Elle peut s’asseoir et réinventer la paix du monde qui s’arrête.
5 septembre 2009
Longtemps , elle n’a pas écrit. Depuis ce moment terrible à Paris, dans sa chambre. Ce regard de lecteur méprisant, un lecteur si important qui d’un revers des yeux a fait éclaté ses certitudes.
Elle est devenue muette. Après.
Elle se souvient, elle a essayé pourtant. Sa plume est restée sèche. Elle s’est attardée là, sur sa chaise, à nettoyer son stylo ou regarder ses ongles. A surfer sur des sites futiles.
Sans écrire.
Comment gratter le papier lorsqu’on n’a plus rien à dire, qu’on se sent si vide et inintéressante.
Elle s’ennuie.
Les lignes qui refusent d’exister, les carnets s’entassant dans un carton, dans l’obscurité, les yeux qui se ferment sur des mots à peine formés.
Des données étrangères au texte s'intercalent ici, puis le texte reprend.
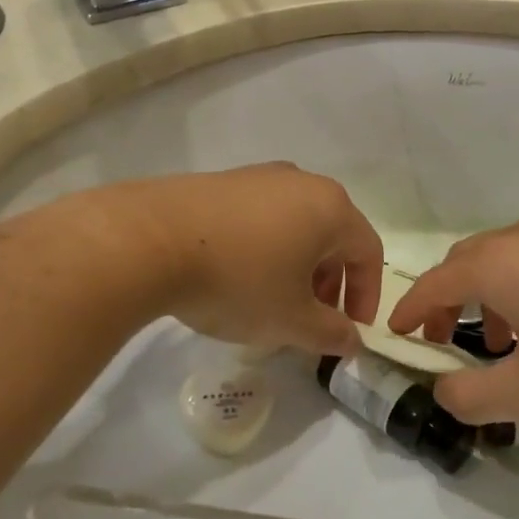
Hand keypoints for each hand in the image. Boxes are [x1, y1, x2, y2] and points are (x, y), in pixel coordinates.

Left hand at [111, 164, 383, 355]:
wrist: (151, 239)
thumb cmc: (238, 280)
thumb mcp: (291, 320)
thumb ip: (331, 334)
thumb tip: (352, 341)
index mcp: (331, 208)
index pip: (368, 252)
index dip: (366, 295)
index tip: (351, 330)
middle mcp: (301, 182)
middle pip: (333, 235)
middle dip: (330, 281)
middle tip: (313, 318)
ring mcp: (259, 177)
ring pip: (296, 224)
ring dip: (297, 265)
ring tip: (273, 299)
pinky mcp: (222, 181)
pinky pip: (260, 216)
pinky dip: (265, 247)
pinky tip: (237, 275)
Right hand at [386, 216, 518, 424]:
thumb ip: (472, 398)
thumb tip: (443, 391)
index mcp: (493, 265)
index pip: (431, 284)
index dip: (408, 312)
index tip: (395, 334)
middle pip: (463, 264)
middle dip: (445, 302)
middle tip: (441, 339)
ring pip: (501, 261)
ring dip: (485, 298)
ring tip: (499, 343)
Il manque toujours un mot, un souffle.
Elle se souvient qu’au départ, elle a fuit. Emmitouflée, insensible. C’était vital, de quitter cette capitale où son inconscience et sa naïveté gisaient au cimetière. Elle ne voulait pas se souvenir, alors. Se retourner et se regarder au passé, faire front et assumer sa part d’erreur.
Non. Alors elle a attendu. Elle a attendu jusqu’à ce que d’autres souvenirs s’empilent et masquent sa blessure mal fermée qui lançait sa fierté et son talent. (En convalescence, tout ressemble à du coton.)
Un jour elle s’est levée et a redécouvert qu’elle vivait. En équilibre fragile, elle a pris son crayon et écrit. Le soir. Une vieille lampe lui venant de sa grand-mère propage quelques rayon jaunes. Le reste n’existe pas, le reste est confiné à l’obscurité et l’oubli, et c’est parce que ce reste a disparu qu’elle peut s’asseoir et réinventer la paix du monde qui s’arrête.
Les première minutes sont toujours très lente, maintenant encore. L’oxygène interminable qu’elle savoure enfin. Sa poitrine oppressée réapprend à respirer et s’ouvre. Les yeux fermés, elle écoute l’air apprivoiser ses poumons. Il lui faut refaire connaissance avec le stylo qu’elle avait trouvé sous un meuble au café, ses mains redécouvrent son poids et sa texture, le joie de tenir un objet si modeste et si vital.